● **Objective**:
Please quote the API provider draft from "The solution" up to and including "want sided access.", word for word.

● **Supplied passage**:
API Provider draft

What is the point ?

It's a way to define an API and get implementations of it from blocks, items, or anything else really.

This API defines the types for general api access, the building blocks for registring api accesses, and implementations for the most common use cases, i.e. blocks, items and entities.

The solution

Every API access needs (1) minimum context for the query to function, (2) the api to query, and (3) additional context to provide.

For example, if you were to query a FluidInsertable from a block, (1) would be the world and the position, (2) would be an identifier for FluidInsertable, (3) would be the direction, or null if you don't want sided access.

If you were to query the FluidInsertable from an item stack, (1) would be the item stack, (2) would be the same identifier, and (3) would be a way to modify the current stack and somehow take care of the full buckets that could be produced.

1. The minimum context you need is encoded in a very rigid manner in the type system. For a block access, you will need to use BlockApiLookupRegistry. For an item stack access, you will need to use ItemApiLookupRegistry, etc... This API provides building blocks for building custom registries.
2. An ApiKey is the combination of an interface, and an extra identifier. For example, our fluid insertable identifier could be defined like this:

   ApiKey<FluidInsertable> FLUID_INSERTABLE = ApiKey.create(FluidInsertable.class, new Identifier("mylib", "fluid_insertable"));

3. The extra context you need, ContextKey, is the combination of the context class for the extra context, and an extra identifier. It is very similar to an ApiKey:

   /* An example interface that allows updating the current stack, and sending back filled buckets. */
   interface ExcessStacksContext {
       void setStack(ItemStack newStack);
       void sendExcessStack(ItemStack excessStack);
   }
   ContextKey<@NotNull Direction> SIDED = ContextKey.create(Direction.class, new Identifier("c", "sided"));
   ContextKey<@NotNull ExcessStacksContext> EXCESS_STACKS = ContextKey.create(ExcessStacksContext.class, new Identifier("mylib", "excess_stacks"));

   This Api will also provide a few common context, like ContextKey<@Nullable Object> NO_CONTEXT for example.

● **Collected data**:
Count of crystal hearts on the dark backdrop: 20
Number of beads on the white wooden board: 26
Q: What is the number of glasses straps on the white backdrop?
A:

● **Task answer**:
The solution

Every API access needs (1) minimum context for the query to function, (2) the api to query, and (3) additional context to provide.

For example, if you were to query a FluidInsertable from a block, (1) would be the world and the position, (2) would be an identifier for FluidInsertable, (3) would be the direction, or null if you don't want sided access.